• _What you need to do_: Print every record exactly, with nothing added or left out.

────────────────────────────────────────

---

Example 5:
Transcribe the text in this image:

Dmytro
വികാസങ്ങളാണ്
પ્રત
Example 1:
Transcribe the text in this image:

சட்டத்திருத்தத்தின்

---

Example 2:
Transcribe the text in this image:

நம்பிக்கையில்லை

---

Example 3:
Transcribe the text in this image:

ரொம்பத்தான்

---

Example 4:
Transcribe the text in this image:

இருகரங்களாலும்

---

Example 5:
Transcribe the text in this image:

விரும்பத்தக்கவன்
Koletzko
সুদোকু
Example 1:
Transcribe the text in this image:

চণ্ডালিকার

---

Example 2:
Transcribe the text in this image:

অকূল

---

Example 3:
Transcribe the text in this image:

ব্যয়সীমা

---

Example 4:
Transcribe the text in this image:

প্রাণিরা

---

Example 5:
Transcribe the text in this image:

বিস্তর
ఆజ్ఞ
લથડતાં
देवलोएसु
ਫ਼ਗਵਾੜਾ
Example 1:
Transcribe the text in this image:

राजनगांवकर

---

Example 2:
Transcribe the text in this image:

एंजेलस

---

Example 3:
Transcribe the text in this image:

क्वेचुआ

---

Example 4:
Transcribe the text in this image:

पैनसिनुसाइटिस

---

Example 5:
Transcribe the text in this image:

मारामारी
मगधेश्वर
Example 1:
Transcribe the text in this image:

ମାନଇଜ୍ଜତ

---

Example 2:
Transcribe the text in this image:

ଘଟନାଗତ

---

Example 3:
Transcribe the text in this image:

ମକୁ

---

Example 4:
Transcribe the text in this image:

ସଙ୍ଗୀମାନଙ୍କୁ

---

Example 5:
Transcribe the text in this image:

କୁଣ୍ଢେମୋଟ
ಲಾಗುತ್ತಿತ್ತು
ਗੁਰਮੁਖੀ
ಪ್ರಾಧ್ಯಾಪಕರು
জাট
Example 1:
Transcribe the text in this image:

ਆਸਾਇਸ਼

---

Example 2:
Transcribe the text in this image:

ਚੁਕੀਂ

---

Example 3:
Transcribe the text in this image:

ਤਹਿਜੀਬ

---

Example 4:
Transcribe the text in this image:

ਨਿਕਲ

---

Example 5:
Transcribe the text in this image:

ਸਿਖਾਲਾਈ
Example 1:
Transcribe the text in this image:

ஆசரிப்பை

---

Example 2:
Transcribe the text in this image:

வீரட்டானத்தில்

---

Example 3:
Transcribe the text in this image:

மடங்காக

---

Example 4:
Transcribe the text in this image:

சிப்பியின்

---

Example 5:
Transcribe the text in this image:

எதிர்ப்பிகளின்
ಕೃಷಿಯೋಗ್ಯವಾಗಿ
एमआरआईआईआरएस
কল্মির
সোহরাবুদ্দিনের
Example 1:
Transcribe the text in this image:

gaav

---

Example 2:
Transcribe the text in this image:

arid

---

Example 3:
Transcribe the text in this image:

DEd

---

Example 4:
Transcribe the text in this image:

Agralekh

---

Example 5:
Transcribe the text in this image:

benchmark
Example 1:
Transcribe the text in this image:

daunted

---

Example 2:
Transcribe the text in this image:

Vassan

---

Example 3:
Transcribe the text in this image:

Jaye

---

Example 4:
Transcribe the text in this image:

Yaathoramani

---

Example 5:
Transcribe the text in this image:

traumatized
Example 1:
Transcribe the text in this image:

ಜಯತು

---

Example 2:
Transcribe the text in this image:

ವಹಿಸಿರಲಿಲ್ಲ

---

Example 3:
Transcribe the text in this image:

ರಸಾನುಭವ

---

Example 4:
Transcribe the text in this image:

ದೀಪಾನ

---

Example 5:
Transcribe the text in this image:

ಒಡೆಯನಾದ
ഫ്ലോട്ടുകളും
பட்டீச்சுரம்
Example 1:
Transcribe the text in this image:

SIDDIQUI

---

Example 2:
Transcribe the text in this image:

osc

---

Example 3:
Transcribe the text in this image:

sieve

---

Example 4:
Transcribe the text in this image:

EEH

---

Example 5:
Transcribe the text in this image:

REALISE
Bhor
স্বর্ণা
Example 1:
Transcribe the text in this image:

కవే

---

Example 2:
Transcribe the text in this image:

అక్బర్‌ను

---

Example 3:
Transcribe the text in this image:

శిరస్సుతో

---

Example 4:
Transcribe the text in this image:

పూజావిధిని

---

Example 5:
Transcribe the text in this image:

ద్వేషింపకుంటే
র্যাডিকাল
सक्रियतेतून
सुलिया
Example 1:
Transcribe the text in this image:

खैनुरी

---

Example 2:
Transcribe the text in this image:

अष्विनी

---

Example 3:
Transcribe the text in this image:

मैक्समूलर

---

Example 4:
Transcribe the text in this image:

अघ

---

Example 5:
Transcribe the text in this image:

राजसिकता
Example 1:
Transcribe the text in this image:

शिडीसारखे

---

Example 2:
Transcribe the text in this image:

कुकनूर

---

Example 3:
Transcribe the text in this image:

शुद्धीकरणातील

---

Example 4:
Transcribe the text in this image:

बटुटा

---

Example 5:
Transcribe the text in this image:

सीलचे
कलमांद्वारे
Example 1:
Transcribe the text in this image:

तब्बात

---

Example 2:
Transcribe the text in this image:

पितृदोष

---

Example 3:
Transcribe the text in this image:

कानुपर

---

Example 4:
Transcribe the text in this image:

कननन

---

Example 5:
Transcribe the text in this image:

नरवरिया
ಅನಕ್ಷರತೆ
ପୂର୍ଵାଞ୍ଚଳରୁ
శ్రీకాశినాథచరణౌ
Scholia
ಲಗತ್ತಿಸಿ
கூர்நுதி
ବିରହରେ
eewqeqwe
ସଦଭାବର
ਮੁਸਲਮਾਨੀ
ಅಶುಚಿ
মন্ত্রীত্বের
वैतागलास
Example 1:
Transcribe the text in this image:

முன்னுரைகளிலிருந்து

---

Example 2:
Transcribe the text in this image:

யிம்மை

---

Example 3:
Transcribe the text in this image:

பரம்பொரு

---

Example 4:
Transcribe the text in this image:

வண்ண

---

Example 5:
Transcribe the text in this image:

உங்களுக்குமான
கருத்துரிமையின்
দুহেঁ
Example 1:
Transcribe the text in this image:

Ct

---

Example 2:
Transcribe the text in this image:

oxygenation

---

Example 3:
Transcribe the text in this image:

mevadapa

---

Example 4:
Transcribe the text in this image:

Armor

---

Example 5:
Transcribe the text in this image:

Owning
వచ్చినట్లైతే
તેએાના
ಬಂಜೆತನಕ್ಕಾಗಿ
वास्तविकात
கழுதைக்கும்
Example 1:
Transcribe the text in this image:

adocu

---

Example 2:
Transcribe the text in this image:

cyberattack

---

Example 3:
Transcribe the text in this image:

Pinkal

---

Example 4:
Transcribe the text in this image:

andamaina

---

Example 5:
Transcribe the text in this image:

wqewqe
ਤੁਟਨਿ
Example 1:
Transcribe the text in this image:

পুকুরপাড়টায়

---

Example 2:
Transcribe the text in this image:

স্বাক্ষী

────────────────────────────────────────

• _Finished exercise_:
---

Example 5:
Transcribe the text in this image:

Dmytro
വികാസങ്ങളാണ്
પ્રત
Example 1:
Transcribe the text in this image:

சட்டத்திருத்தத்தின்

---

Example 2:
Transcribe the text in this image:

நம்பிக்கையில்லை

---

Example 3:
Transcribe the text in this image:

ரொம்பத்தான்

---

Example 4:
Transcribe the text in this image:

இருகரங்களாலும்

---

Example 5:
Transcribe the text in this image:

விரும்பத்தக்கவன்
Koletzko
সুদোকু
Example 1:
Transcribe the text in this image:

চণ্ডালিকার

---

Example 2:
Transcribe the text in this image:

অকূল

---

Example 3:
Transcribe the text in this image:

ব্যয়সীমা

---

Example 4:
Transcribe the text in this image:

প্রাণিরা

---

Example 5:
Transcribe the text in this image:

বিস্তর
ఆజ్ఞ
લથડતાં
देवलोएसु
ਫ਼ਗਵਾੜਾ
Example 1:
Transcribe the text in this image:

राजनगांवकर

---

Example 2:
Transcribe the text in this image:

एंजेलस

---

Example 3:
Transcribe the text in this image:

क्वेचुआ

---

Example 4:
Transcribe the text in this image:

पैनसिनुसाइटिस

---

Example 5:
Transcribe the text in this image:

मारामारी
मगधेश्वर
Example 1:
Transcribe the text in this image:

ମାନଇଜ୍ଜତ

---

Example 2:
Transcribe the text in this image:

ଘଟନାଗତ

---

Example 3:
Transcribe the text in this image:

ମକୁ

---

Example 4:
Transcribe the text in this image:

ସଙ୍ଗୀମାନଙ୍କୁ

---

Example 5:
Transcribe the text in this image:

କୁଣ୍ଢେମୋଟ
ಲಾಗುತ್ತಿತ್ತು
ਗੁਰਮੁਖੀ
ಪ್ರಾಧ್ಯಾಪಕರು
জাট
Example 1:
Transcribe the text in this image:

ਆਸਾਇਸ਼

---

Example 2:
Transcribe the text in this image:

ਚੁਕੀਂ

---

Example 3:
Transcribe the text in this image:

ਤਹਿਜੀਬ

---

Example 4:
Transcribe the text in this image:

ਨਿਕਲ

---

Example 5:
Transcribe the text in this image:

ਸਿਖਾਲਾਈ
Example 1:
Transcribe the text in this image:

ஆசரிப்பை

---

Example 2:
Transcribe the text in this image:

வீரட்டானத்தில்

---

Example 3:
Transcribe the text in this image:

மடங்காக

---

Example 4:
Transcribe the text in this image:

சிப்பியின்

---

Example 5:
Transcribe the text in this image:

எதிர்ப்பிகளின்
ಕೃಷಿಯೋಗ್ಯವಾಗಿ
एमआरआईआईआरएस
কল্মির
সোহরাবুদ্দিনের
Example 1:
Transcribe the text in this image:

gaav

---

Example 2:
Transcribe the text in this image:

arid

---

Example 3:
Transcribe the text in this image:

DEd

---

Example 4:
Transcribe the text in this image:

Agralekh

---

Example 5:
Transcribe the text in this image:

benchmark
Example 1:
Transcribe the text in this image:

daunted

---

Example 2:
Transcribe the text in this image:

Vassan

---

Example 3:
Transcribe the text in this image:

Jaye

---

Example 4:
Transcribe the text in this image:

Yaathoramani

---

Example 5:
Transcribe the text in this image:

traumatized
Example 1:
Transcribe the text in this image:

ಜಯತು

---

Example 2:
Transcribe the text in this image:

ವಹಿಸಿರಲಿಲ್ಲ

---

Example 3:
Transcribe the text in this image:

ರಸಾನುಭವ

---

Example 4:
Transcribe the text in this image:

ದೀಪಾನ

---

Example 5:
Transcribe the text in this image:

ಒಡೆಯನಾದ
ഫ്ലോട്ടുകളും
பட்டீச்சுரம்
Example 1:
Transcribe the text in this image:

SIDDIQUI

---

Example 2:
Transcribe the text in this image:

osc

---

Example 3:
Transcribe the text in this image:

sieve

---

Example 4:
Transcribe the text in this image:

EEH

---

Example 5:
Transcribe the text in this image:

REALISE
Bhor
স্বর্ণা
Example 1:
Transcribe the text in this image:

కవే

---

Example 2:
Transcribe the text in this image:

అక్బర్‌ను

---

Example 3:
Transcribe the text in this image:

శిరస్సుతో

---

Example 4:
Transcribe the text in this image:

పూజావిధిని

---

Example 5:
Transcribe the text in this image:

ద్వేషింపకుంటే
র্যাডিকাল
सक्रियतेतून
सुलिया
Example 1:
Transcribe the text in this image:

खैनुरी

---

Example 2:
Transcribe the text in this image:

अष्विनी

---

Example 3:
Transcribe the text in this image:

मैक्समूलर

---

Example 4:
Transcribe the text in this image:

अघ

---

Example 5:
Transcribe the text in this image:

राजसिकता
Example 1:
Transcribe the text in this image:

शिडीसारखे

---

Example 2:
Transcribe the text in this image:

कुकनूर

---

Example 3:
Transcribe the text in this image:

शुद्धीकरणातील

---

Example 4:
Transcribe the text in this image:

बटुटा

---

Example 5:
Transcribe the text in this image:

सीलचे
कलमांद्वारे
Example 1:
Transcribe the text in this image:

तब्बात

---

Example 2:
Transcribe the text in this image:

पितृदोष

---

Example 3:
Transcribe the text in this image:

कानुपर

---

Example 4:
Transcribe the text in this image:

कननन

---

Example 5:
Transcribe the text in this image:

नरवरिया
ಅನಕ್ಷರತೆ
ପୂର୍ଵାଞ୍ଚଳରୁ
శ్రీకాశినాథచరణౌ
Scholia
ಲಗತ್ತಿಸಿ
கூர்நுதி
ବିରହରେ
eewqeqwe
ସଦଭାବର
ਮੁਸਲਮਾਨੀ
ಅಶುಚಿ
মন্ত্রীত্বের
वैतागलास
Example 1:
Transcribe the text in this image:

முன்னுரைகளிலிருந்து

---

Example 2:
Transcribe the text in this image:

யிம்மை

---

Example 3:
Transcribe the text in this image:

பரம்பொரு

---

Example 4:
Transcribe the text in this image:

வண்ண

---

Example 5:
Transcribe the text in this image:

உங்களுக்குமான
கருத்துரிமையின்
দুহেঁ
Example 1:
Transcribe the text in this image:

Ct

---

Example 2:
Transcribe the text in this image:

oxygenation

---

Example 3:
Transcribe the text in this image:

mevadapa

---

Example 4:
Transcribe the text in this image:

Armor

---

Example 5:
Transcribe the text in this image:

Owning
వచ్చినట్లైతే
તેએાના
ಬಂಜೆತನಕ್ಕಾಗಿ
वास्तविकात
கழுதைக்கும்
Example 1:
Transcribe the text in this image:

adocu

---

Example 2:
Transcribe the text in this image:

cyberattack

---

Example 3:
Transcribe the text in this image:

Pinkal

---

Example 4:
Transcribe the text in this image:

andamaina

---

Example 5:
Transcribe the text in this image:

wqewqe
ਤੁਟਨਿ
Example 1:
Transcribe the text in this image:

পুকুরপাড়টায়

---

Example 2:
Transcribe the text in this image:

স্বাক্ষী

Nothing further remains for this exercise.